A dire vrai, pourtant, la riposte simonienne révèle de la part de l’auteur une interprétation erronée de la thèse de la ’sélection naturelle économique’ (SNE), improprement baptisée ’thèse d’Alchian’ ; car s’il est fondé de rejeter cette thèse au titre que l’instabilité environnementale semble devoir constituer une entrave au déploiement du processus de sélection, il est inexact d’affirmer que la complexité puisse constituer un obstacle au dit processus. Il paraît effectivement douteux, en environnement instable, que les firmes les mieux adaptées demeurent, de période en période, essentiellement les mêmes. Faute cependant d’une telle occurrence, qui inscrirait le succès dans le temps, les processus sélectifs ne sauraient guère produire d’effets. Mais invoquer ici la complexité, c’est omettre que ni Alchian [1950], ni Friedman [1953] n’ont insinué que l’entrepreneur disposait (forcément) des facultés cognitives susceptibles de lui permettre de maximiser intentionnellement son profit. L’argument évolutionniste permet précisément de se dispenser de toute hypothèse quant aux processus qui conduiraient à l’adoption d’une stratégie optimale. Quoi qu’il en soit, Simon semble tenir, dans l’instabilité, un contre-argument amplement suffisant. Ce point paraît d’autant plus juste que la stabilité est une condition nécessaire mais non suffisante de la survie des seuls maximisateurs (de profit). Ainsi, comme le rappelle, ailleurs, Simon lui-même : ’‘All we can conclude from natural selection is that the fitter will survive in competition with the less fit. There is no theorem that proves that the process will converge, in historical time, to limit survival to the absolutely fittest -those who have found the objective optimum’’ (Simon [1978a, pp. 504-5]).439

La perspective d’une éventuelle convergence du seuil d’aspiration vers l’optimum est, quant à elle, plus certainement remise en cause tant par l’impact de la complexité que par celui de l’instabilité. C’est là une configuration heureuse pour le comportementaliste, puisque cet argument défensif avancé par les promoteurs de l’hypothèse de rationalité voit sa pertinence s’étendre, a priori, au-delà des seuls environnements concurrentiels.440 L’instabilité heurte de front l’argument dans la mesure où l’ajustement idéal du seuil d’aspiration n’est possible que si le décideur se trouve confronté à une structure environnementale peu mouvante, faute de quoi l’apprentissage requis ne saurait avoir lieu.441 Mais la stabilité n’est aux yeux de Simon, et de bien des comportementalistes, qu’une condition nécessaire mais non suffisante.
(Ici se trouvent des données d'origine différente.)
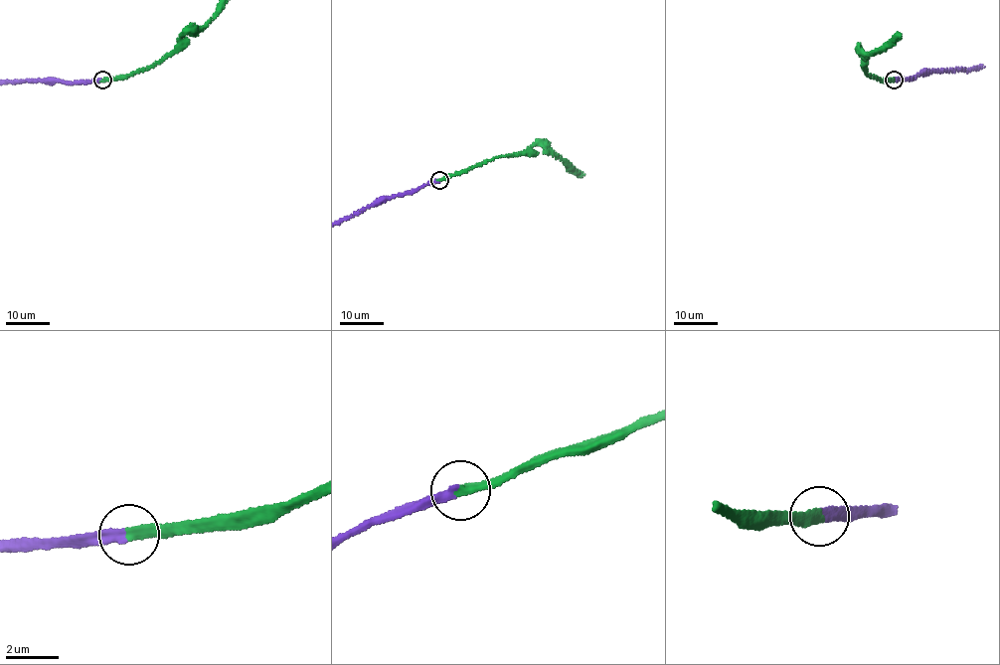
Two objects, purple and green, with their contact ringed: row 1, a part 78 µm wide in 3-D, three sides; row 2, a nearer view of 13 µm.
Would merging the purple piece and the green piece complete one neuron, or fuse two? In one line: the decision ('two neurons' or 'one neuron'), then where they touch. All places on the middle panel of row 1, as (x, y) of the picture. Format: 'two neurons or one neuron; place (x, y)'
one neuron; place (439, 180)

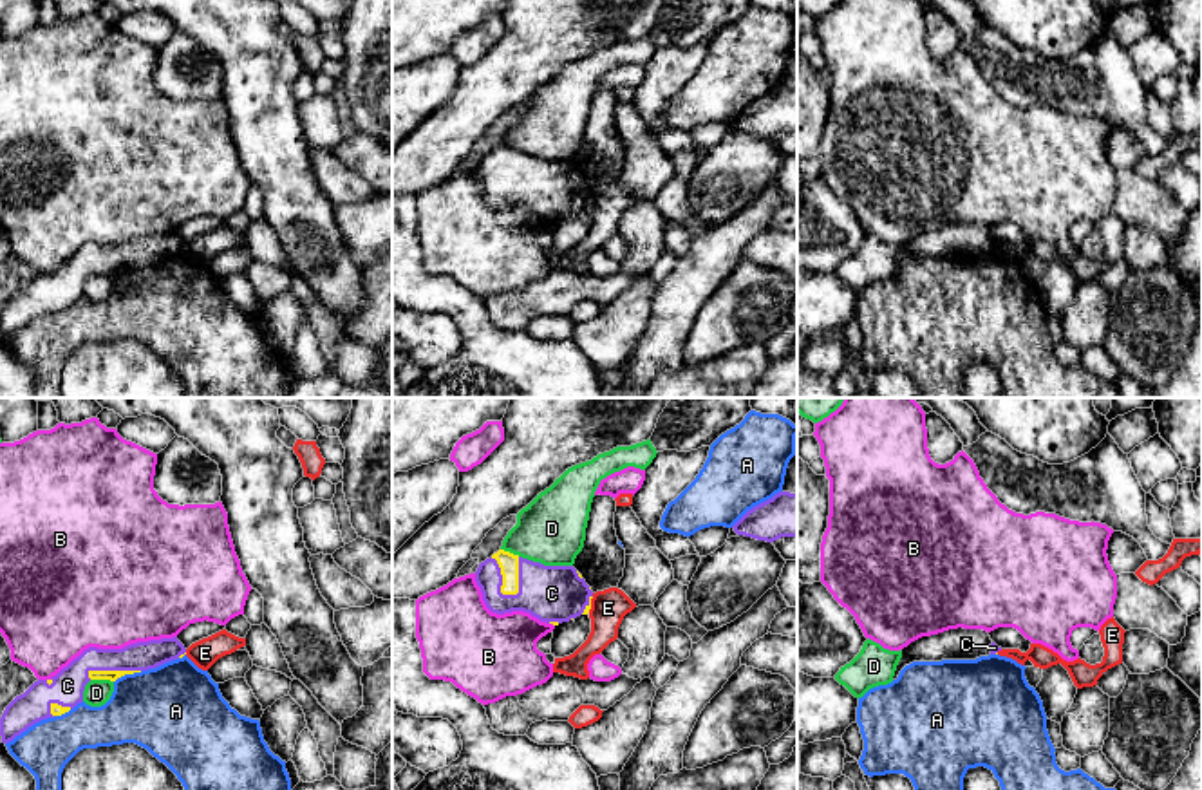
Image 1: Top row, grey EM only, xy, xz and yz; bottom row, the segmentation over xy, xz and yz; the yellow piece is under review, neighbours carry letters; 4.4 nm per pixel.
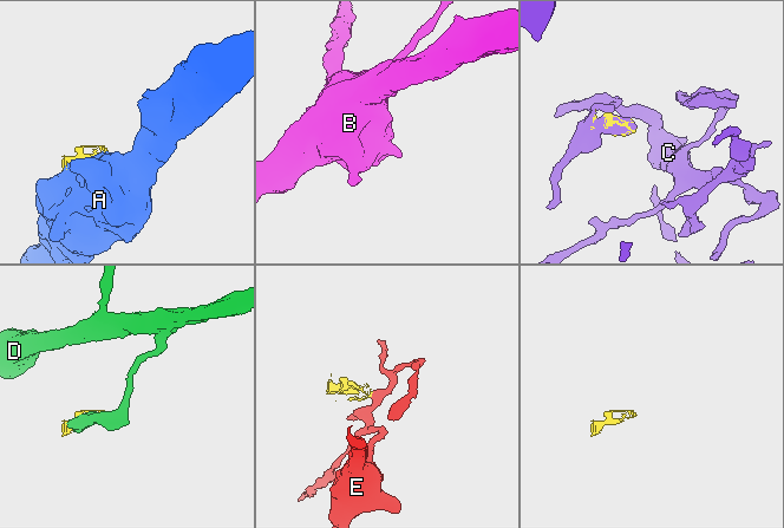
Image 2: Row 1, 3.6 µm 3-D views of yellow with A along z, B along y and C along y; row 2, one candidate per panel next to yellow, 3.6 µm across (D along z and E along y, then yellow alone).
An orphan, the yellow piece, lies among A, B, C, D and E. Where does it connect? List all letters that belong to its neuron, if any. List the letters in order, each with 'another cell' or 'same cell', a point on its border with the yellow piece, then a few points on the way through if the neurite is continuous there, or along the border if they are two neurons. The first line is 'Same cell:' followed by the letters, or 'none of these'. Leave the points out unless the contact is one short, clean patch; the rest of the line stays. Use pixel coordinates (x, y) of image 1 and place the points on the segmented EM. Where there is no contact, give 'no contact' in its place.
Same cell: C
A: another cell; contact xy (127, 673)
B: another cell; contact xz (552, 622)
C: same cell; contact xz (503, 581)
D: another cell; contact xy (102, 678); border xy (91, 678), (109, 678), (112, 682)
E: another cell; contact xz (590, 604); border xz (593, 597), (588, 611)

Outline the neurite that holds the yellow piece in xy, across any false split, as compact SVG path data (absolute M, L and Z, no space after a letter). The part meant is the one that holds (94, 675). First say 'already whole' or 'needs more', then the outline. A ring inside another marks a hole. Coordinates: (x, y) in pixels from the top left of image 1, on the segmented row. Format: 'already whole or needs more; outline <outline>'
needs more; outline M174 638L130 644L123 649L89 647L51 680L34 682L16 696L0 718L2 743L13 741L34 723L61 716L83 701L90 680L116 682L125 674L155 669L183 658L184 645Z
En effet, encore faut-il ici que le décideur vienne à bout de la complexité qui, le cas échéant, marque sa situation-problème : un environnement stable, propre à offrir des expériences répétées, peut demeurer difficile à percer.442 Lewin et al. [1944], d’ailleurs, font expressément valoir que l’ajustement (à la hausse) du seuil d’aspiration doit souvent trouver ses limites, le décideur n’aspirant pas à un résultat qu’il sait ou pense hors d’atteinte.

Notes
439.

Alchian [1950] n’en dit pas davantage. La SNE au sens de cet auteur -la véritable ’thèse d’Alchian’- pose, pour contrainte de viabilité, la réalisation intentionnelle ou accidentelle de profits positifs. Ainsi, il écrit : ’The pertinent requirement -positive profits through relative efficiency- is weaker than ’maximized profits’, with which, unfortunately, it has been confused. Positive profits accrue to those who are better than their actual, even if the participants are ignorant, intelligent, skillful. (...) Even in a world of stupid men there would still be profits’ (Alchian [1950, p. 213]).

440.

On n’aura pas perdu de vue, en effet, que l’argument de la SNE n’a tout simplement pas de sens pour ce qui est, à titre d’exemple, des choix du consommateur. Sur ce point, cf. Camerer [1990, pp. 128-9] et Thaler [1996, pp. 228-9].

441.

Radner [1975, p. 254] résume parfaitement le point, qui écrit : ’an environment that changes at unpredictable times and in unpredictable directions may make past improvements obsolete, so that the individual is engaged in a race between improvement and obsolescence’.

442.

Cf. Ch 4, § 2.1.1, supra. Thaler [1996, p.235] constate : ’the economic model probably works best for simple, repeated tasks, and worst for complex infrequent tasks. Of course, this conclusion is somewhat disconcerting. The most important life decisions (...) are all both difficult and rare’.